Michael Bradshaw’s K&M Collision has teamed up with National AutoBody Research (NABR) to launch the Michael Bradshaw/VRS Ray Gunder Real-Time Labor Rate Survey in North Carolina. The survey officially kicked off on Monday, Jan. 19, 2015, as the Gunder surveys continued their nationwide expansion to all 50 states.
Powered by NABR’s Variable Rate System (VRS), the survey will continuously measure labor rates in North Carolina, in real time, and determine the range of market rates based on a shop’s location, training and certifications.
“We are very excited to team up with Michael Bradshaw to bring the Variable Rate System to North Carolina,” said Richard Valenzuela, CEO of NABR. “He understands the value to the industry of having an independent, third-party source for labor rate data, where the rates are not manipulated but are measured and reported as submitted. The VRS survey will show that there is not one prevailing rate for all shops but a variety of rates based on several factors, such as training and certifications.

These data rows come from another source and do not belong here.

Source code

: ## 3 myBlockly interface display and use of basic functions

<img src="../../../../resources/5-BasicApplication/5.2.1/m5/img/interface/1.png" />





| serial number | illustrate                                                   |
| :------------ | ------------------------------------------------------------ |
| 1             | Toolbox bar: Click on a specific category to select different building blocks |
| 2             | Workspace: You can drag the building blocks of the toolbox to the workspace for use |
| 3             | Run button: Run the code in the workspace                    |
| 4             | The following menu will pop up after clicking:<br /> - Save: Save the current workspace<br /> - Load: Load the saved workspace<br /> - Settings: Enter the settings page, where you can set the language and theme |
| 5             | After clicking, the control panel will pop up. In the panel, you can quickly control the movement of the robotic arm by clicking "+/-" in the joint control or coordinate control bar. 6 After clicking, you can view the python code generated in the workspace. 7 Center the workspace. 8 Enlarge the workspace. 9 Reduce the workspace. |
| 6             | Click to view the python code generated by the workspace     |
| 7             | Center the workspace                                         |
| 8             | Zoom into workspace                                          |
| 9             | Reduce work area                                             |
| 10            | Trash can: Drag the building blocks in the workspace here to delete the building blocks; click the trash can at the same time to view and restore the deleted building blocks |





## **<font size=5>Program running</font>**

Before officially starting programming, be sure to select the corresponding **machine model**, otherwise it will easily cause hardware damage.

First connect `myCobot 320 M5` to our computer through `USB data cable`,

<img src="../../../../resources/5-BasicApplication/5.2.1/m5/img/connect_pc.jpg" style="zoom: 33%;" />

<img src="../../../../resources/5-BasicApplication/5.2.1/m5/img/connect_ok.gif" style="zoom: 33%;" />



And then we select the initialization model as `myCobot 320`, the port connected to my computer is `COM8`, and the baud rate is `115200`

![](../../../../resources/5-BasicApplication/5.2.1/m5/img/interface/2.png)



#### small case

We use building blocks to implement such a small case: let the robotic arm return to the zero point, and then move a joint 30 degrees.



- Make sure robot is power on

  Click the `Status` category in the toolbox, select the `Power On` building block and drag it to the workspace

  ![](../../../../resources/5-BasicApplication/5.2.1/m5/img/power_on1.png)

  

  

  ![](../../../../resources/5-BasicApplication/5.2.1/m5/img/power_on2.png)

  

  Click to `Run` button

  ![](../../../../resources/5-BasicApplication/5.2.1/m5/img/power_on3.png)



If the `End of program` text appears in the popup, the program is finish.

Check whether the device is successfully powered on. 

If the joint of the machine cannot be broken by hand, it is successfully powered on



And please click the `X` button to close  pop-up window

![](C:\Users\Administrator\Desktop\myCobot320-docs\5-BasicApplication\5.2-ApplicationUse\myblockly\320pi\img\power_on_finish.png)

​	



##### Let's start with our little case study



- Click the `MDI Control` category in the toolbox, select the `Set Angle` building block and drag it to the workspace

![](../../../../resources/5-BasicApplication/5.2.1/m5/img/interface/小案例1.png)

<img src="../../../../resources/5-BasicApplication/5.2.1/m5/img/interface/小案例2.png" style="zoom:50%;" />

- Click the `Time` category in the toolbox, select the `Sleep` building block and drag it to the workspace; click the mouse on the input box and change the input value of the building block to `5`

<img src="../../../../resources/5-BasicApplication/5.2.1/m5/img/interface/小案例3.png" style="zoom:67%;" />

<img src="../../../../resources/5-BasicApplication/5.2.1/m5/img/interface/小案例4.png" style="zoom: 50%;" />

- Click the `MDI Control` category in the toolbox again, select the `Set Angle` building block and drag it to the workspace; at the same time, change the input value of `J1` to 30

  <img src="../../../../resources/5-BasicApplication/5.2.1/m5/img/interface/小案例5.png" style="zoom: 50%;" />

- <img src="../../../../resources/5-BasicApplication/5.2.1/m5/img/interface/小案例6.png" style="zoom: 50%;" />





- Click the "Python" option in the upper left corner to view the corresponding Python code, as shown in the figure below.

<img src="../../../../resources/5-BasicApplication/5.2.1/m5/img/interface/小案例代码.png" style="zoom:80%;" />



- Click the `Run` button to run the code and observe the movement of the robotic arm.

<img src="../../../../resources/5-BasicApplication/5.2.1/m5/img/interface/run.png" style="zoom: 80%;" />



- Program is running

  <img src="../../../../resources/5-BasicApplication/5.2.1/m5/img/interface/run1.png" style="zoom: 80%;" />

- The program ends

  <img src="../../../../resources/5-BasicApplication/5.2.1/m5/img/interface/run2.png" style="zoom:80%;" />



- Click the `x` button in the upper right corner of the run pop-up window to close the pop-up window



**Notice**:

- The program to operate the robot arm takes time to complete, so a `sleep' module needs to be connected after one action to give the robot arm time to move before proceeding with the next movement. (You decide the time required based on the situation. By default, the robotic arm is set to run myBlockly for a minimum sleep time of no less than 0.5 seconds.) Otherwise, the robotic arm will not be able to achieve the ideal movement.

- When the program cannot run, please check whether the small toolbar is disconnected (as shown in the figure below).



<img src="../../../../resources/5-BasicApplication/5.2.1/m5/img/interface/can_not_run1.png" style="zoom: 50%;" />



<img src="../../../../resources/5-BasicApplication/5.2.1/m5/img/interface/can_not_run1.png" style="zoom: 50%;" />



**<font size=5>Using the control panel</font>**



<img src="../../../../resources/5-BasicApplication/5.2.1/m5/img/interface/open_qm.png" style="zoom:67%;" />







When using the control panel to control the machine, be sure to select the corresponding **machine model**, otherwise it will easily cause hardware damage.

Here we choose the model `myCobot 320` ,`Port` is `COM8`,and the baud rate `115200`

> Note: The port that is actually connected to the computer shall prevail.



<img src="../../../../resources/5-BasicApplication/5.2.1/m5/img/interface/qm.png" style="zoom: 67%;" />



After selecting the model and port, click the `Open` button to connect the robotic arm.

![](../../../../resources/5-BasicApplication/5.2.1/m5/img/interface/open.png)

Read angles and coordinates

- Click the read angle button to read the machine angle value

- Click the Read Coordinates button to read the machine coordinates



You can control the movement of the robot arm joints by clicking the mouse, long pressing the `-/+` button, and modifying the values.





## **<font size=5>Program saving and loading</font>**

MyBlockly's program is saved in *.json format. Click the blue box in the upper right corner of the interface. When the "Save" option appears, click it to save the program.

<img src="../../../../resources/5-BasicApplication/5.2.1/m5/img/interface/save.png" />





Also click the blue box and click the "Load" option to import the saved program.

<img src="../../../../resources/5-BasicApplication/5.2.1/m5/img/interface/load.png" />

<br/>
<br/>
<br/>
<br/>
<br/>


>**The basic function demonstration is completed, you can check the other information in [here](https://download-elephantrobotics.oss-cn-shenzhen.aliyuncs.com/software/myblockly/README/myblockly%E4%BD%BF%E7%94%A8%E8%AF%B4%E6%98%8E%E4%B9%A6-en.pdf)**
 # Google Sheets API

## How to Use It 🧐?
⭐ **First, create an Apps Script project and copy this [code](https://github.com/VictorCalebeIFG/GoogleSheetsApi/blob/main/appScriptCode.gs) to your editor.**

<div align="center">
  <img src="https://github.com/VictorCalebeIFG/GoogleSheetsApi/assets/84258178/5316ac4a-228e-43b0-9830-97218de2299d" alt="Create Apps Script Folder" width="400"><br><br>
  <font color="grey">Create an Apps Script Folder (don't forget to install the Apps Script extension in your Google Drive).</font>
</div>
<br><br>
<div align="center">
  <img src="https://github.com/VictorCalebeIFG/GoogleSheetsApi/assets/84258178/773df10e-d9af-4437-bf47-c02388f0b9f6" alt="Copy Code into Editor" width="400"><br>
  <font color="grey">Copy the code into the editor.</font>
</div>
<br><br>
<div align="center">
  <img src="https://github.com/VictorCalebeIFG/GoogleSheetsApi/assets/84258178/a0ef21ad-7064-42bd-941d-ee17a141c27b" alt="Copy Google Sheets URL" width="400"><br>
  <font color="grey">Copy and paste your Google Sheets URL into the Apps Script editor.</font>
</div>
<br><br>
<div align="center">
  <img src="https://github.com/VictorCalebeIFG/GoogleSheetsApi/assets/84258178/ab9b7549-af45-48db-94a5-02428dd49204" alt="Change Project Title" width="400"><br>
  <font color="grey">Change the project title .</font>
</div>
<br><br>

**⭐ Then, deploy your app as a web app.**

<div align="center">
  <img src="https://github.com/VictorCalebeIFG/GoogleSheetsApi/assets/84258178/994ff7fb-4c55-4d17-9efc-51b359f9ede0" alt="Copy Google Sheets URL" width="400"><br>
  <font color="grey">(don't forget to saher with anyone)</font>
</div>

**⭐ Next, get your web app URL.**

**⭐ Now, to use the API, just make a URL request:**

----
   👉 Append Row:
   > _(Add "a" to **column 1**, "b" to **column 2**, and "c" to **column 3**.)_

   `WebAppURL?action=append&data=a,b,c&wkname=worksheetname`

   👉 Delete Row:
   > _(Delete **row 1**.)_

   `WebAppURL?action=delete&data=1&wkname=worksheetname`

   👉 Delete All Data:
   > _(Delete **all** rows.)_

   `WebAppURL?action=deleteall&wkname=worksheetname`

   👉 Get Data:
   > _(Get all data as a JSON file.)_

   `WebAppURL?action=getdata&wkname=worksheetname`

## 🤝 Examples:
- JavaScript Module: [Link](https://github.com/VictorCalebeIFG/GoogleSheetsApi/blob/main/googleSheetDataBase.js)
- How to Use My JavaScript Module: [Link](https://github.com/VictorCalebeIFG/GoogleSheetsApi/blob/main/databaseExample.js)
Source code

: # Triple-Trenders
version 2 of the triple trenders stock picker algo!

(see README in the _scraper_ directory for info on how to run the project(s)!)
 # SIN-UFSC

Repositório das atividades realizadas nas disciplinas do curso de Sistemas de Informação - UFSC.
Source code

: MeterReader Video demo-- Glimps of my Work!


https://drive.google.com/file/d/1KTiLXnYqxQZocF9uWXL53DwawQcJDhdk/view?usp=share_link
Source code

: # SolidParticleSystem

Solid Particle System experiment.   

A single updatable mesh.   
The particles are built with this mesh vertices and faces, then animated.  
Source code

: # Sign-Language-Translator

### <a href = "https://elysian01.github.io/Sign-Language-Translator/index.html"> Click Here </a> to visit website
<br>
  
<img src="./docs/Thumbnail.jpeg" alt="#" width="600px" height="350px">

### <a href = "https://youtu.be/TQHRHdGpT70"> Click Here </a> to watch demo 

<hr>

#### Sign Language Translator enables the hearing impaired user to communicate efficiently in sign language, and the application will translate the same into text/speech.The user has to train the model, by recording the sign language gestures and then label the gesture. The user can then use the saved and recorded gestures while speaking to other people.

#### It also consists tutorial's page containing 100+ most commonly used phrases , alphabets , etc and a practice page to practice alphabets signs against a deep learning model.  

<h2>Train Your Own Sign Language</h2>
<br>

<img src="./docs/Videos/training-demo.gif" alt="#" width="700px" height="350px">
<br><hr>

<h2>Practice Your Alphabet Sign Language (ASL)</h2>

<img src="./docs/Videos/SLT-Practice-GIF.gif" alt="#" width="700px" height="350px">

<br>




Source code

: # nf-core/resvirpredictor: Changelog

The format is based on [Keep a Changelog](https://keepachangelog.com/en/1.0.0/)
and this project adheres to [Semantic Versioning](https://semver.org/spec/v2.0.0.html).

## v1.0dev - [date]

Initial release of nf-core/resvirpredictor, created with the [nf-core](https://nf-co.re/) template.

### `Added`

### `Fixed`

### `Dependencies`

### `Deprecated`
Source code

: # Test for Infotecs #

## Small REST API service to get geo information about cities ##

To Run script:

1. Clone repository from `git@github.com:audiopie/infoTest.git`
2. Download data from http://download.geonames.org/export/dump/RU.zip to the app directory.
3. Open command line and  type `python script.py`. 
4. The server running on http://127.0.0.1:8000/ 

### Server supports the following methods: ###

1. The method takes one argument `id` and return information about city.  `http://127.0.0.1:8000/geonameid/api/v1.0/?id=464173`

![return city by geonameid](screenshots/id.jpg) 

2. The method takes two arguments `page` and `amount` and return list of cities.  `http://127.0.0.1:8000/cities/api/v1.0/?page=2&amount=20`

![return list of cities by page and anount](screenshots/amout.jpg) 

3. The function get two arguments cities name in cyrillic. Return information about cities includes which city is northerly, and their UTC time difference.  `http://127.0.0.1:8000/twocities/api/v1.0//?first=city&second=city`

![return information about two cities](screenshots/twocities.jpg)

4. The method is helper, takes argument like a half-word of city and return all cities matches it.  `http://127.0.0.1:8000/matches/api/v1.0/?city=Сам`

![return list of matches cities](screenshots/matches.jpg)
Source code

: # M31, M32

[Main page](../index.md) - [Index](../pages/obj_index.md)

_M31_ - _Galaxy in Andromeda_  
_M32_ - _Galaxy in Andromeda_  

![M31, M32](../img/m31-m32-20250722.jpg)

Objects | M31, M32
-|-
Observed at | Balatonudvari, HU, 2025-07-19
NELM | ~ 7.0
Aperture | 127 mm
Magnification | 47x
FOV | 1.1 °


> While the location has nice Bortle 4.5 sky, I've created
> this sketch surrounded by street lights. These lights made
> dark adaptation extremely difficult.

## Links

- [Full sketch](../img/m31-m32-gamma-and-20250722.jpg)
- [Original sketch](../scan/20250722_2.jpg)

You cannot repair a Mercedes for the same price as a Toyota, so it’s common sense that labor rates to work on those vehicles will vary accordingly.”
Added K. Michael Bradshaw, vice president of operations of K&M Collision, “Charging and getting paid the right labor rates is critical to a shop’s profitability and to consumers’ safety. Those profits are needed for shops to afford the investment in the right training, certifications, equipment and technology that are required to properly repair today’s vehicles. With the Variable Rate System, the industry now has the tools to price their labor profitably and to see clearly the variable rates that exist in the marketplace today.”
North Carolina now joins Idaho, Florida, Georgia, Ohio and Texas in leading collision repairers’ nationwide movement to restore labor rates to true, free market-based prices.
Available to all shops nationwide as a subscription, the Variable Rate System provides online tools to help individual shops understand competitive labor rates in their market and their cost of doing business, and calculates appropriate labor rates for their individual shop in order to earn a fair, reasonable and sufficient profit.